### What to produce
Taking the line that contains "El crucero co" as the start and the last line of the data as the end, repeat exactly every line in that span, but no pictures.

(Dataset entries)
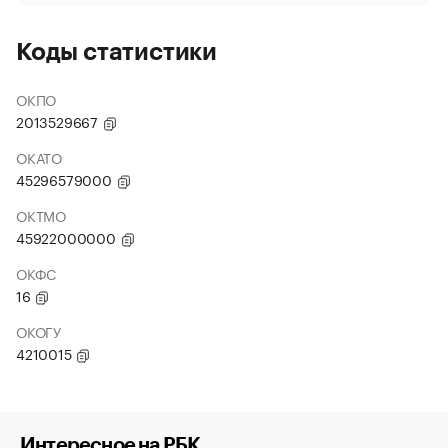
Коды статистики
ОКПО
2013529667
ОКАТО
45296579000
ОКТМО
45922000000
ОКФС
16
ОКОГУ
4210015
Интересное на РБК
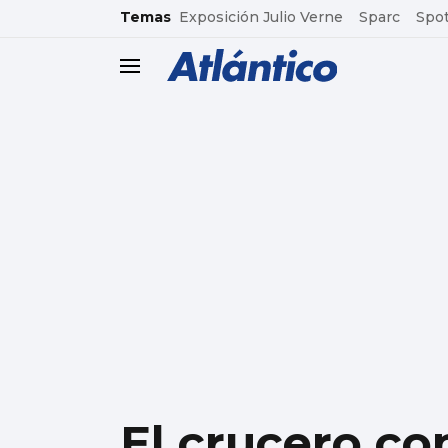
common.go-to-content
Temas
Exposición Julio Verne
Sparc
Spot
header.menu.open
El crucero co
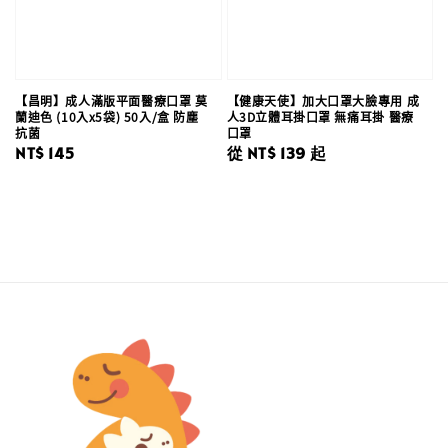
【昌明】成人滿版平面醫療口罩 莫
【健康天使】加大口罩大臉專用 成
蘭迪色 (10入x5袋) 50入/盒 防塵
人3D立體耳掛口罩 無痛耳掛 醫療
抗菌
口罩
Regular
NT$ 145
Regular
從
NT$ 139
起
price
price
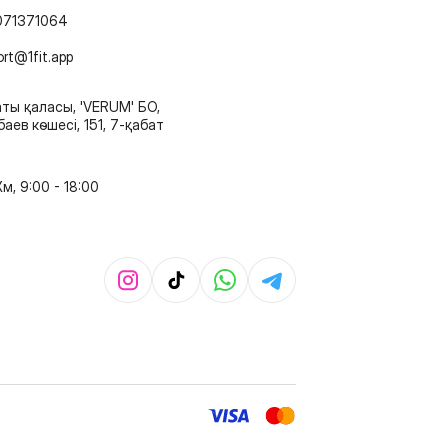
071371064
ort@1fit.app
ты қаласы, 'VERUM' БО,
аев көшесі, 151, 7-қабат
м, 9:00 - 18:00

### Finished task
El crucero co
【昌明】成人滿版平面醫療口罩 莫
【健康天使】加大口罩大臉專用 成
蘭迪色 (10入x5袋) 50入/盒 防塵
人3D立體耳掛口罩 無痛耳掛 醫療
抗菌
口罩
Regular
NT$ 145
Regular
從
NT$ 139
起
price
price
071371064
ort@1fit.app
ты қаласы, 'VERUM' БО,
аев көшесі, 151, 7-қабат
м, 9:00 - 18:00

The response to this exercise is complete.